🚀 Why I Stopped Using Bootstrap - My Personal Vision as a Developer

When I tried using Bootstrap for the first time, it felt like magic.

After years of writing long lines of HTML and CSS, I suddenly found myself just writing a class name inside a tag. It was easy, it was fast. But was it the ideal approach?

As usual, I did my research and read a lot. Here’s what I discovered.

Today, I want to explain why I stopped using Bootstrap. Yes — I removed it from all my projects.

Actually, I’m obsessed with performance in my projects. Unfortunately, Bootstrap can reduce web page performance. Let me explain.


Technically, when you import a Bootstrap component, you also import:

  • Grid system

  • Buttons

  • Alerts

  • Forms

  • Utilities

  • Helpers

  • JS components

  • …and more

But you might only need the Grid and Buttons. The full CSS bundle still loads—and sometimes the JS bundle too. This happens for every Bootstrap element. The result? Extra kilobytes, extra parsing time, extra repaints.

I also discovered that Bootstrap’s JS includes many features you may never use: collapse, modals, tooltips, carousels, dropdowns… all loaded even if you need only one.

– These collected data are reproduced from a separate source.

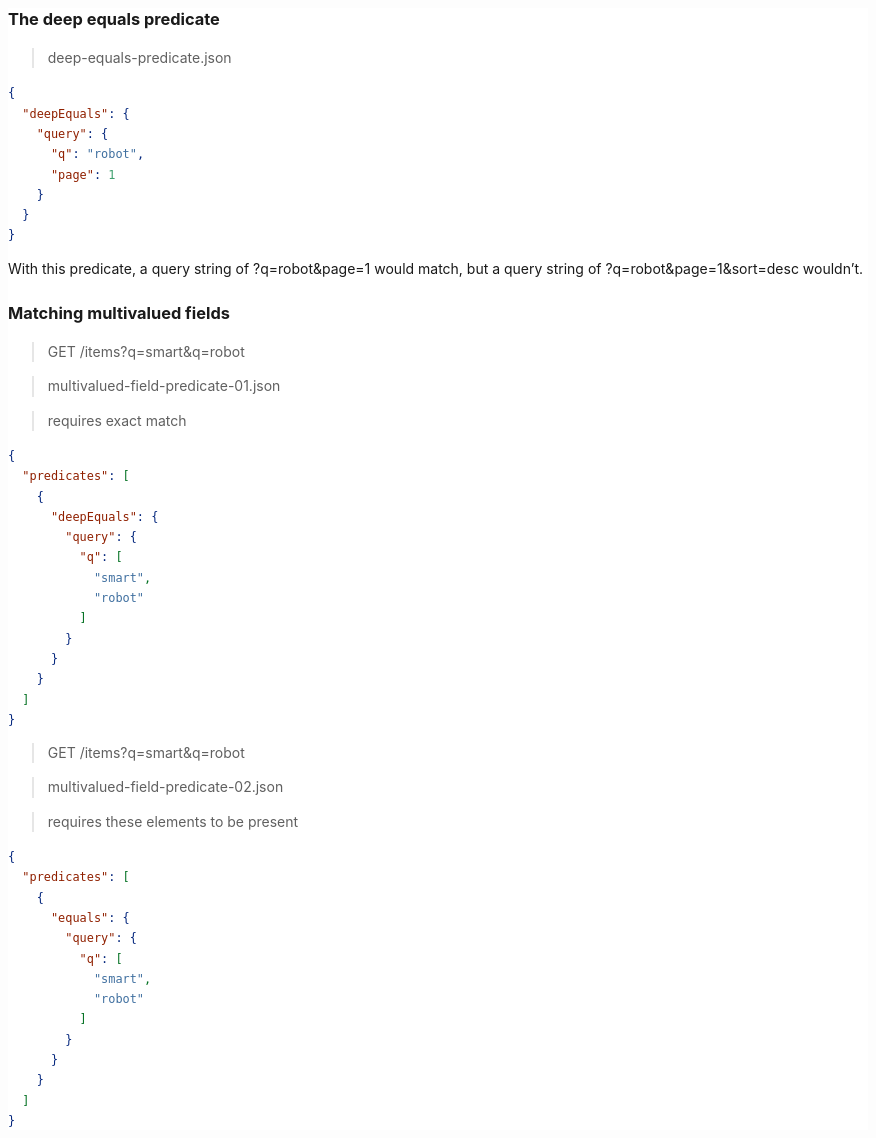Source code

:### The deep equals predicate

> deep-equals-predicate.json

```json
{
  "deepEquals": {
    "query": {
      "q": "robot",
      "page": 1
    }
  }
}
```

With this predicate, a query string of ?q=robot&page=1 would match, but a query string of ?q=robot&page=1&sort=desc
wouldn’t.

### Matching multivalued fields

> GET /items?q=smart&q=robot

> multivalued-field-predicate-01.json

> requires exact match

```json
{
  "predicates": [
    {
      "deepEquals": {
        "query": {
          "q": [
            "smart",
            "robot"
          ]
        }
      }
    }
  ]
}
```

> GET /items?q=smart&q=robot

> multivalued-field-predicate-02.json

> requires these elements to be present

```json
{
  "predicates": [
    {
      "equals": {
        "query": {
          "q": [
            "smart",
            "robot"
          ]
        }
      }
    }
  ]
}
```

This feels like a waste of resources. For me, users’ time and performance matter more than convenience.

Before writing this article, I shared my idea with ChatGPT. It suggested that Bootstrap can reduce development time. That’s true—but it depends on the scenario. Imagine you have 10 elements with the same style. With Bootstrap, you must write the class for each one. With HTML and CSS, you can write the style once in your CSS file for a tag, class, or ID.

Today, with all these LLMs and AI agents that can assist your coding, you don’t really have a reason to say “I don’t have time.” If you ask for my opinion, I think learning prompt engineering to increase your productivity is far more valuable than learning Bootstrap and memorizing all those class names.

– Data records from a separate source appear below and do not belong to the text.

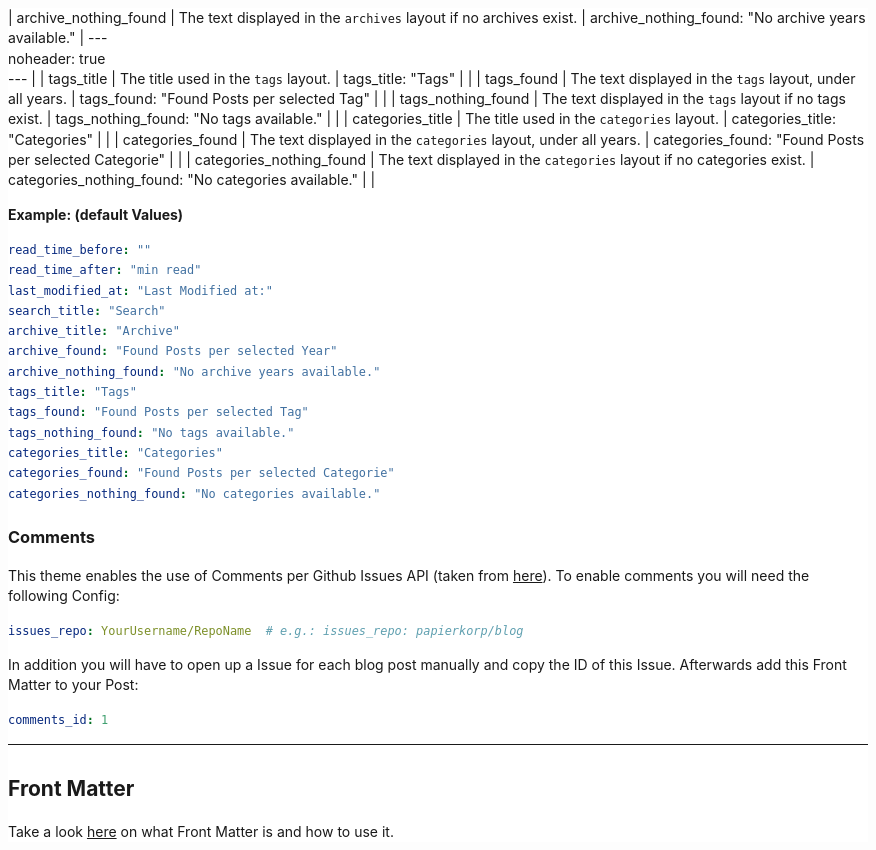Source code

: | archive_nothing_found     | The text displayed in the `archives` layout if no archives exist.                                                     | archive_nothing_found: "No archive years available."    | ---<br>noheader: true<br>---                                                                    |
| tags_title                | The title used in the `tags` layout.                                                                                  | tags_title: "Tags"                                      |                                                                                                 |
| tags_found                | The text displayed in the `tags` layout, under all years.                                                             | tags_found: "Found Posts per selected Tag"              |                                                                                                 |
| tags_nothing_found        | The text displayed in the `tags` layout if no tags exist.                                                             | tags_nothing_found: "No tags available."                |                                                                                                 |
| categories_title          | The title used in the `categories` layout.                                                                            | categories_title: "Categories"                          |                                                                                                 |
| categories_found          | The text displayed in the `categories` layout, under all years.                                                       | categories_found: "Found Posts per selected Categorie"  |                                                                                                 |
| categories_nothing_found  | The text displayed in the `categories` layout if no categories exist.                                                 | categories_nothing_found: "No categories available."    |                                                                                                 |

**Example: (default Values)**

```yaml
read_time_before: ""
read_time_after: "min read"
last_modified_at: "Last Modified at:"
search_title: "Search"
archive_title: "Archive"
archive_found: "Found Posts per selected Year"
archive_nothing_found: "No archive years available."
tags_title: "Tags"
tags_found: "Found Posts per selected Tag"
tags_nothing_found: "No tags available."
categories_title: "Categories"
categories_found: "Found Posts per selected Categorie"
categories_nothing_found: "No categories available."
```


### Comments

This theme enables the use of Comments per Github Issues API (taken from [here](https://www.aleksandrhovhannisyan.com/blog/jekyll-comment-system-github-issues/#how-to-add-comments-to-a-jekyll-blog)).
To enable comments you will need the following Config:

```yaml
issues_repo: YourUsername/RepoName  # e.g.: issues_repo: papierkorp/blog
```

In addition you will have to open up a Issue for each blog post manually and copy the ID of this Issue.
Afterwards add this Front Matter to your Post:

```yaml
comments_id: 1
```

---

## Front Matter

Take a look [here](https://jekyllrb.com/docs/front-matter/) on what Front Matter is and how to use it.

I can’t force you to drop Bootstrap. But I encourage you to research, read, and level up your knowledge.

 

I also remember that on the 31st of October 2017, Netflix returned to simple HTML, CSS, and vanilla JS for some pages instead of using React. They realized that using heavy frameworks everywhere can hurt performance.

Let’s take inspiration from big companies.

Finally, I want to say that building your own custom components is much better than copy-pasting. Be creative — and thank you for reading this far!